Exercise: Search the entries for the word "EXCLUSIVIIST". Copy every line that holds it.
----------
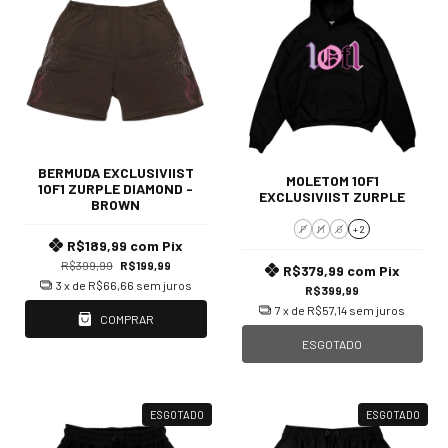
BERMUDA EXCLUSIVIIST
MOLETOM 1OF1
1OF1 ZURPLE DIAMOND -
EXCLUSIVIIST ZURPLE
BROWN
P
M
G
+ 2
R$189,99
com
Pix
R$399,99
R$199,99
R$379,99
com
Pix
3
x de
R$66,66
sem juros
R$399,99
7
x de
R$57,14
sem juros
COMPRAR
ESGOTADO
ESGOTADO
ESGOTADO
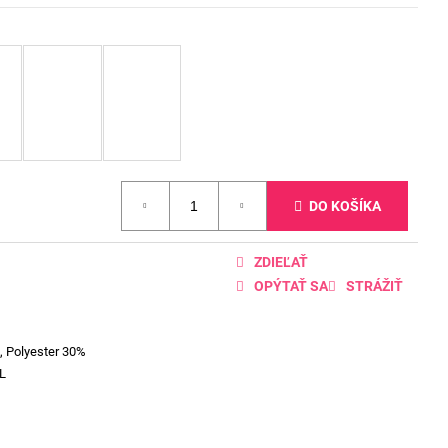
DO KOŠÍKA
ZDIEĽAŤ
OPÝTAŤ SA
STRÁŽIŤ
, Polyester 30%
L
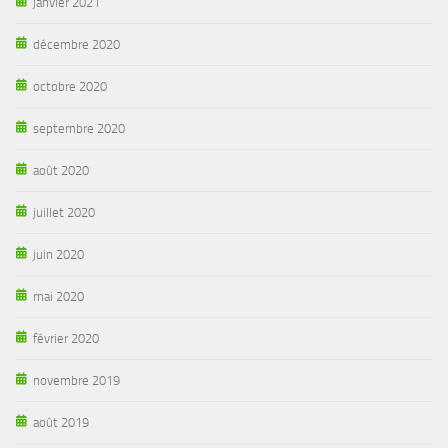
janvier 2021
décembre 2020
octobre 2020
septembre 2020
août 2020
juillet 2020
juin 2020
mai 2020
février 2020
novembre 2019
août 2019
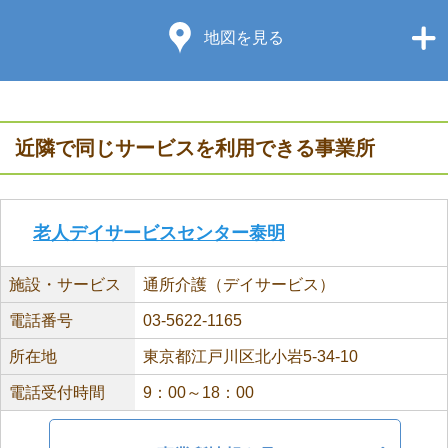
地図を見る
近隣で同じサービスを利用できる事業所
老人デイサービスセンター泰明
施設・サービス
通所介護（デイサービス）
電話番号
03-5622-1165
所在地
東京都江戸川区北小岩5-34-10
電話受付時間
9：00～18：00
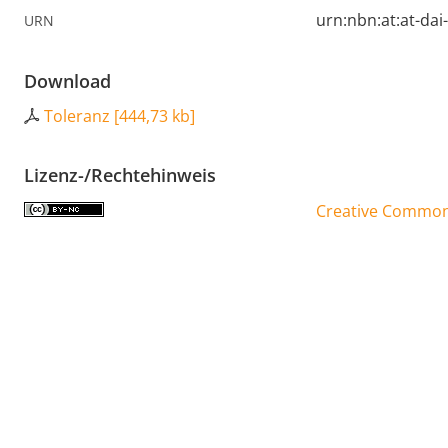
urn:nbn:at:at-da
URN
Download
Toleranz
[
444,73 kb
]
Lizenz-/Rechtehinweis
Creative Commons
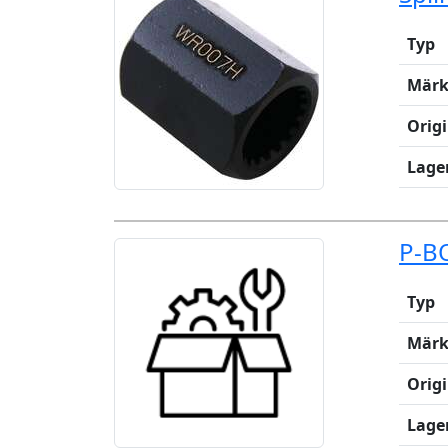
Typ
Märk
Orig
Lage
P-BO
Typ
Märk
Orig
Lage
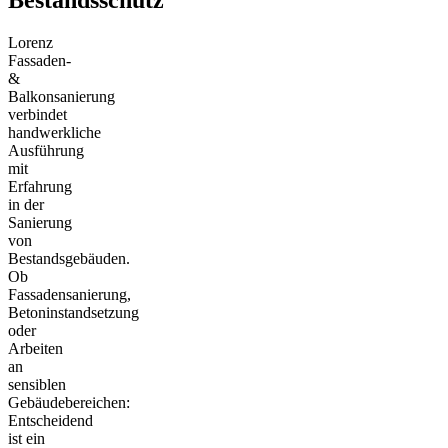
Bestandsschutz
Lorenz
Fassaden-
&
Balkonsanierung
verbindet
handwerkliche
Ausführung
mit
Erfahrung
in der
Sanierung
von
Bestandsgebäuden.
Ob
Fassadensanierung,
Betoninstandsetzung
oder
Arbeiten
an
sensiblen
Gebäudebereichen:
Entscheidend
ist ein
----------
Solution for this task:
BERMUDA EXCLUSIVIIST
EXCLUSIVIIST ZURPLE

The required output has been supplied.